**WORK ITEM**
Please reproduce exactly the lines from the start of the records through the one containing "1: (849, 282, 14.47)", and nothing more.

(Beginning of DATA)

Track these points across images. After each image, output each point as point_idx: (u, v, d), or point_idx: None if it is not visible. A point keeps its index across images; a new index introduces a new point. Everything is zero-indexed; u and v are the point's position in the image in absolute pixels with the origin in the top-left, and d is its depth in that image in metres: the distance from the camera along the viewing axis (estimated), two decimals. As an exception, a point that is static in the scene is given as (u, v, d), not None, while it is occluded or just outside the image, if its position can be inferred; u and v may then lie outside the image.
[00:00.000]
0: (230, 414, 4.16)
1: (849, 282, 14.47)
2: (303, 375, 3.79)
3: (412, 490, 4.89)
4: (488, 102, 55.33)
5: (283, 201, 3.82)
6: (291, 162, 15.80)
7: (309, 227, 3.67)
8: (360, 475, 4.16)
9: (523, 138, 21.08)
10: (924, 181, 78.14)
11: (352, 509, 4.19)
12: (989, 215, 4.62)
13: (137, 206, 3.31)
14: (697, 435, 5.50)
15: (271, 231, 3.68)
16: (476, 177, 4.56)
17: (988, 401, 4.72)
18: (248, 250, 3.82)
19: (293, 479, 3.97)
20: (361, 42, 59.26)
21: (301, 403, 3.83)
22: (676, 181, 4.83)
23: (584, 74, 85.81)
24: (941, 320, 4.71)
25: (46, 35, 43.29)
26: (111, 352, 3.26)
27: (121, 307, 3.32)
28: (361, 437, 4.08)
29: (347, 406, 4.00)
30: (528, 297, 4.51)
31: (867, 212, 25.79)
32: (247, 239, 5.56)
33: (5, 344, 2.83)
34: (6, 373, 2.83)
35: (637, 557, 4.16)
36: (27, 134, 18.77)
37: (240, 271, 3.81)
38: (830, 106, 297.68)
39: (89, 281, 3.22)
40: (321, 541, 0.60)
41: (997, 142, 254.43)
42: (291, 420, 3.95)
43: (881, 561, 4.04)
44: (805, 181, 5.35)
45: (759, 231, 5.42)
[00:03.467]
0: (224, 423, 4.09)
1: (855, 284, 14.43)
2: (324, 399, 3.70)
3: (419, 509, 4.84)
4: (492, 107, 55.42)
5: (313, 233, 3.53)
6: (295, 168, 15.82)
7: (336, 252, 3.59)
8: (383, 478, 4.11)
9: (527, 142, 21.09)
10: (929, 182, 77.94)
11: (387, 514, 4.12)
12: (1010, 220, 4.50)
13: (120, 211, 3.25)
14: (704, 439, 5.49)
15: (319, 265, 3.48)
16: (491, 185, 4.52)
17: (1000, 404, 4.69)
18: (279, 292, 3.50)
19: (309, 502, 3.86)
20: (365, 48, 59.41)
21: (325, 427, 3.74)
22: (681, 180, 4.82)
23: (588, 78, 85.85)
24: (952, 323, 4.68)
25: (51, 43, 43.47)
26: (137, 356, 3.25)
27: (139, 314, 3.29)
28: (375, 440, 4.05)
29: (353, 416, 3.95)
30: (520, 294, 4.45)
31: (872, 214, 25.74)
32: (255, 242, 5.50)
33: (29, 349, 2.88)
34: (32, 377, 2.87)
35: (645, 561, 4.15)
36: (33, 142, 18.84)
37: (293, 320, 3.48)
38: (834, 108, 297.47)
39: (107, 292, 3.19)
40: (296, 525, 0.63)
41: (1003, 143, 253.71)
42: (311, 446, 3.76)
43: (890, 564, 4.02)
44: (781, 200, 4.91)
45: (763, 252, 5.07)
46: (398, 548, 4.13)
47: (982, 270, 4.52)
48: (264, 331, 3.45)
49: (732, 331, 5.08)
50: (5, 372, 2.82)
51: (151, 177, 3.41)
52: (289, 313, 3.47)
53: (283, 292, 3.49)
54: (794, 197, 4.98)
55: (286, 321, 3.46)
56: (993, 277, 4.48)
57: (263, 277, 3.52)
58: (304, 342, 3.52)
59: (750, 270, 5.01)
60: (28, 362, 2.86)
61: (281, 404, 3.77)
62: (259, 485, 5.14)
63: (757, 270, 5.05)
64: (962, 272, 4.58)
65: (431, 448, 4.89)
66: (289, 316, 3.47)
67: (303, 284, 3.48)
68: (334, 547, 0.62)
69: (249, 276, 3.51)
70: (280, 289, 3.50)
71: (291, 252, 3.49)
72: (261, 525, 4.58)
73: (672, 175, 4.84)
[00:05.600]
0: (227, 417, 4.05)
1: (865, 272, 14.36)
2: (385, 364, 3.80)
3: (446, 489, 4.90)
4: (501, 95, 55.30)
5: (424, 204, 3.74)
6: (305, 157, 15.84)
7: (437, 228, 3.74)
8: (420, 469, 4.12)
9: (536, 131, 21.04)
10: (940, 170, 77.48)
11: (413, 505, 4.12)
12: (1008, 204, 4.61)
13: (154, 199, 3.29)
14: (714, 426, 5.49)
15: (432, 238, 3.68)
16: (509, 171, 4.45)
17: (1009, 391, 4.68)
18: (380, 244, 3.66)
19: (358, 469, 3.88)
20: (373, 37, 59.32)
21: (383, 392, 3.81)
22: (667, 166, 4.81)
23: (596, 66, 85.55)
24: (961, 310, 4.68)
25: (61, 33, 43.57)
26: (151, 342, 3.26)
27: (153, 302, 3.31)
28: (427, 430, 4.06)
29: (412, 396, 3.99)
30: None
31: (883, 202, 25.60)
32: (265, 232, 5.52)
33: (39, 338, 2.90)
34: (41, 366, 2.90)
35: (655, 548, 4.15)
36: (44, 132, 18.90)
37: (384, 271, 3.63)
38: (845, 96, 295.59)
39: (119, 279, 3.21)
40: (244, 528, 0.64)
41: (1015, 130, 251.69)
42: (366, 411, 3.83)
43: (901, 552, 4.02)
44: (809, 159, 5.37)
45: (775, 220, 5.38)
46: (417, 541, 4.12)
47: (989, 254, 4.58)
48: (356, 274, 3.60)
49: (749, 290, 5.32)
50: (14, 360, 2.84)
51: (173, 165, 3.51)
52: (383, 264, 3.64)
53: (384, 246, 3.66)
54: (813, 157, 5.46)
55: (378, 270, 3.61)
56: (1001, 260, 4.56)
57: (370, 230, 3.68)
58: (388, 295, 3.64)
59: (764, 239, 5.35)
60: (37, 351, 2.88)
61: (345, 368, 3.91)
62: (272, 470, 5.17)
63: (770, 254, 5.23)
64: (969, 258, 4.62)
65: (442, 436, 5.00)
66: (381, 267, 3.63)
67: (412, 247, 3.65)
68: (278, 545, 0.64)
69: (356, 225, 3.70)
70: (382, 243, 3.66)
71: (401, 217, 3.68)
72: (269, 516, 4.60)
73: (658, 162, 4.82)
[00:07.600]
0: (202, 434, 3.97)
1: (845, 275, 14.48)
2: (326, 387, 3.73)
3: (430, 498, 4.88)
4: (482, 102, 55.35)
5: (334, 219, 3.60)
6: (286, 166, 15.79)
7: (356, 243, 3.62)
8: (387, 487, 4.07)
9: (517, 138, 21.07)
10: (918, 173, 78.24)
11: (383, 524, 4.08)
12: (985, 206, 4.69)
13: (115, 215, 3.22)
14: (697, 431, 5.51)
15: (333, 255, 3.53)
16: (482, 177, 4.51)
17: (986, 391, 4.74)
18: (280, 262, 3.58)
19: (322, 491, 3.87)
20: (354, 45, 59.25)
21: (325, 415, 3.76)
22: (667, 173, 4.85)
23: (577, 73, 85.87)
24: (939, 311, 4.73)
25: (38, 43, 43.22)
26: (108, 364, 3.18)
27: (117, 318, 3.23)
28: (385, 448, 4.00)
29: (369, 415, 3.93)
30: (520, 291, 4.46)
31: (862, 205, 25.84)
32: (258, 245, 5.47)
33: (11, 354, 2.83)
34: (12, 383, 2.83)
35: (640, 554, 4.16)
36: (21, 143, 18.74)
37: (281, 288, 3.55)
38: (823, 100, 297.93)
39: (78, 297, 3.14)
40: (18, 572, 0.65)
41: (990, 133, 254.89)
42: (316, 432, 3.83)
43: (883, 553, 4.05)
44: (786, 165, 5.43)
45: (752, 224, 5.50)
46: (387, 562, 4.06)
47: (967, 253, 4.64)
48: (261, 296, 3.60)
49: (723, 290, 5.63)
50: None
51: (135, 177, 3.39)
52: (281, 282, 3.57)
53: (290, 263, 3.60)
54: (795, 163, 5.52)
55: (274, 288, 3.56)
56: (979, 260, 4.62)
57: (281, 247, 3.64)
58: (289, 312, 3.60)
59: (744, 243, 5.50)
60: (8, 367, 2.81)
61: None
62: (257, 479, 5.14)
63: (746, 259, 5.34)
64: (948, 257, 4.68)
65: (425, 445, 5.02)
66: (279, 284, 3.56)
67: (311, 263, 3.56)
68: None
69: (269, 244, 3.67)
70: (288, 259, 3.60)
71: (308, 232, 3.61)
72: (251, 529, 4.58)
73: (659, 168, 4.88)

(End of DATA)

**ANSWER SECTION**
Track these points across images. After each image, output each point as point_idx: (u, v, d), or point_idx: None if it is not visible. A point keeps its index across images; a new index introduces a new point. Everything is zero-indexed; u and v are the point's position in the image in absolute pixels with the origin in the top-left, and d is its depth in that image in metres: the distance from the camera along the viewing axis (estimated), two decimals. As an exception, a point that is static in the scene is given as (u, v, d), not None, while it is occluded or just outside the image, if its position can be inferred; u and v may then lie outside the image.
[00:00.000]
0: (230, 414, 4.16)
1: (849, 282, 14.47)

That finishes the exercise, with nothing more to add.